#### Records shown ####

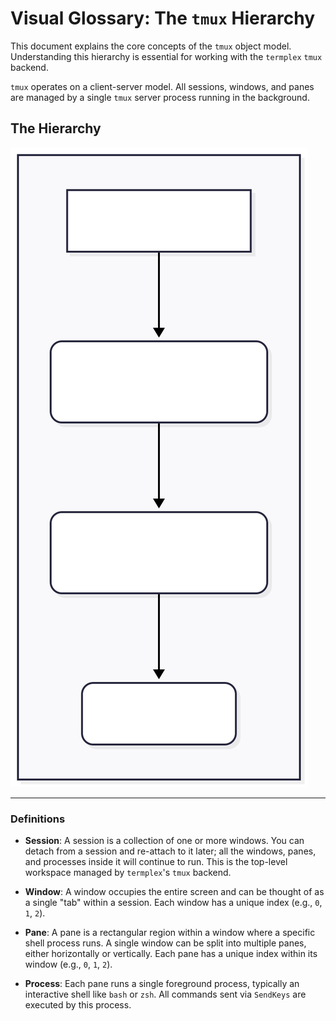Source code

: # Visual Glossary: The `tmux` Hierarchy

This document explains the core concepts of the `tmux` object model. Understanding this hierarchy is essential for working with the `termplex` `tmux` backend.

`tmux` operates on a client-server model. All sessions, windows, and panes are managed by a single `tmux` server process running in the background.

## The Hierarchy

![tmux Hierarchy Diagram](tmux-hierarchy.svg)

---

### Definitions

* **Session**: A session is a collection of one or more windows. You can detach from a session and re-attach to it later; all the windows, panes, and processes inside it will continue to run. This is the top-level workspace managed by `termplex`'s `tmux` backend.

* **Window**: A window occupies the entire screen and can be thought of as a single "tab" within a session. Each window has a unique index (e.g., `0`, `1`, `2`).

* **Pane**: A pane is a rectangular region within a window where a specific shell process runs. A single window can be split into multiple panes, either horizontally or vertically. Each pane has a unique index within its window (e.g., `0`, `1`, `2`).

* **Process**: Each pane runs a single foreground process, typically an interactive shell like `bash` or `zsh`. All commands sent via `SendKeys` are executed by this process.
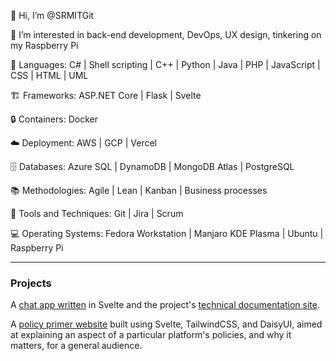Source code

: :wave: Hi, I’m @SRMITGit

:eyes: I’m interested in back-end development, DevOps, UX design, tinkering on my Raspberry Pi

:seedling: Languages: C# | Shell scripting | C++ | Python | Java | PHP | JavaScript | CSS | HTML | UML

:building_construction: Frameworks: ASP.NET Core | Flask | Svelte

:lock: Containers: Docker

:cloud: Deployment: AWS | GCP | Vercel

:file_cabinet: Databases: Azure SQL | DynamoDB | MongoDB Atlas | PostgreSQL

:books: Methodologies: Agile | Lean | Kanban | Business processes

:compass: Tools and Techniques: Git | Jira | Scrum

:computer: Operating Systems: Fedora Workstation | Manjaro KDE Plasma | Ubuntu | Raspberry Pi

* * *

### Projects

A [chat app written](https://yama-chat.vercel.app/) in Svelte and the project's [technical documentation site](https://chat-app-architectural-docs.vercel.app/).

A [policy primer website](https://opr-policy-primer.vercel.app/) built using Svelte, TailwindCSS, and DaisyUI, aimed at explaining an aspect of a particular platform's policies, and why it matters, for a general audience.

<!---
SRMITGit/SRMITGit is a ✨ special ✨ repository because its `README.md` (this file) appears on your GitHub profile.
You can click the Preview link to take a look at your changes.
--->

####

Return, from the data, each line where the string "SRMITGit" occurs.

: :wave: Hi, I’m @SRMITGit
SRMITGit/SRMITGit is a ✨ special ✨ repository because its `README.md` (this file) appears on your GitHub profile.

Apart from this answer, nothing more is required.